Я СМЕРТИ БОЛЬШЕ НЕ БОЮСЬ (часть вторая)

                                            ЧАСТЬ ВТОРАЯ
   
    «Капризная тётка Судьба благоволит не всегда и не обязательно смелым, храбрым и отважным.
    Иногда она излишне уделяет своё внимание отдельно растущим чахлым росткам, обходя стороной налитые жизненными соками побеги.
    Три месяца, три долгих месяца учёбы в отряде я лицезрел её затылок с копной рыжих волос, закрученных в тугой «конский хвост», её прекрасную спину. Без изъянов. Прекрасно сложенную фигуру с осиной талией; лишённую морщин и растяжек превосходную, с лёгким загаром бронзовую
кожу. Упругие щёчки скрыты под волнистыми складками ослепительно-
белой туники. Не лишённый воображения, я их прекрасно себе представлял.
    Обойдённый вниманием отцов-командиров, шёл не напрягаясь. Прилежно выполнял положенное по службе. Вера, надежда и любовь глухими, окольными, дальними тропами ходили вокруг меня.
     Понемногу свыкся с этим и успокоился. Считая, как убеждали древние, что в несправедливости кроется высшая справедливость.

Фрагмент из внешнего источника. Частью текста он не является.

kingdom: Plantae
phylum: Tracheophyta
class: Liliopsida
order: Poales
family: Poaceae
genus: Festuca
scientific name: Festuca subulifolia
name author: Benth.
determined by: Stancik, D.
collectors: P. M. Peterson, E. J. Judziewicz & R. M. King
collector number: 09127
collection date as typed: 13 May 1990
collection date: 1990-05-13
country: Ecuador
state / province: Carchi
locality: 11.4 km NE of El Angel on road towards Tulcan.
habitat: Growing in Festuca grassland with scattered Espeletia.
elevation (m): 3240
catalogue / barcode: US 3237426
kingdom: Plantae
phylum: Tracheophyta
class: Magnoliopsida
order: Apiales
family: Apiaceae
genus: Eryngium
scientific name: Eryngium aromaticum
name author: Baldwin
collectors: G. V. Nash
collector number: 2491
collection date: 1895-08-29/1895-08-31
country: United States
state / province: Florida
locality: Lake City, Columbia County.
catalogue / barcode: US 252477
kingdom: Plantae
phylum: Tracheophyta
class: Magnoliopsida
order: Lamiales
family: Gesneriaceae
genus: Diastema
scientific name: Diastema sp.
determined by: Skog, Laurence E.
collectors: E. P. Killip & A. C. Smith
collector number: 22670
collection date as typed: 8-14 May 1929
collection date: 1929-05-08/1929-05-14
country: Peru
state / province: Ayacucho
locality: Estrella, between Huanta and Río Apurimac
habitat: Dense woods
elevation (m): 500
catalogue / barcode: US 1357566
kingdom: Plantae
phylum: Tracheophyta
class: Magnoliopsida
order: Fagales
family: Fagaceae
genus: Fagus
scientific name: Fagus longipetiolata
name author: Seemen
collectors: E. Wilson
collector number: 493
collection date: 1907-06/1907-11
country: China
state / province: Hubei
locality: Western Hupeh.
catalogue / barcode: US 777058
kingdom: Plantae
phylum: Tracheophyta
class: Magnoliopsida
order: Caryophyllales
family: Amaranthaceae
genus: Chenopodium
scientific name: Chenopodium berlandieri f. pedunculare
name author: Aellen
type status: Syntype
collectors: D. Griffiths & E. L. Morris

Но восторжествовала правда!
     То ли карты легли иначе, то ли кости с вещими рунами зависли в воздухе, либо стали на столе на ребро, улыбнулась мне Судьба. Показала свои прекрасные перламутровые точёные зубки в маковом обрамлении страстной припухлости губ. Есть правда, есть она на белом свете!»

    Сонливость, как надоедливую муху удалось прогнать лить третьей чашкой кофе.
   Чтобы закрепить результат открыл фрамугу, впустил свежий морозный воздух на лоджию, вдохнул глубоко и продолжил чтение.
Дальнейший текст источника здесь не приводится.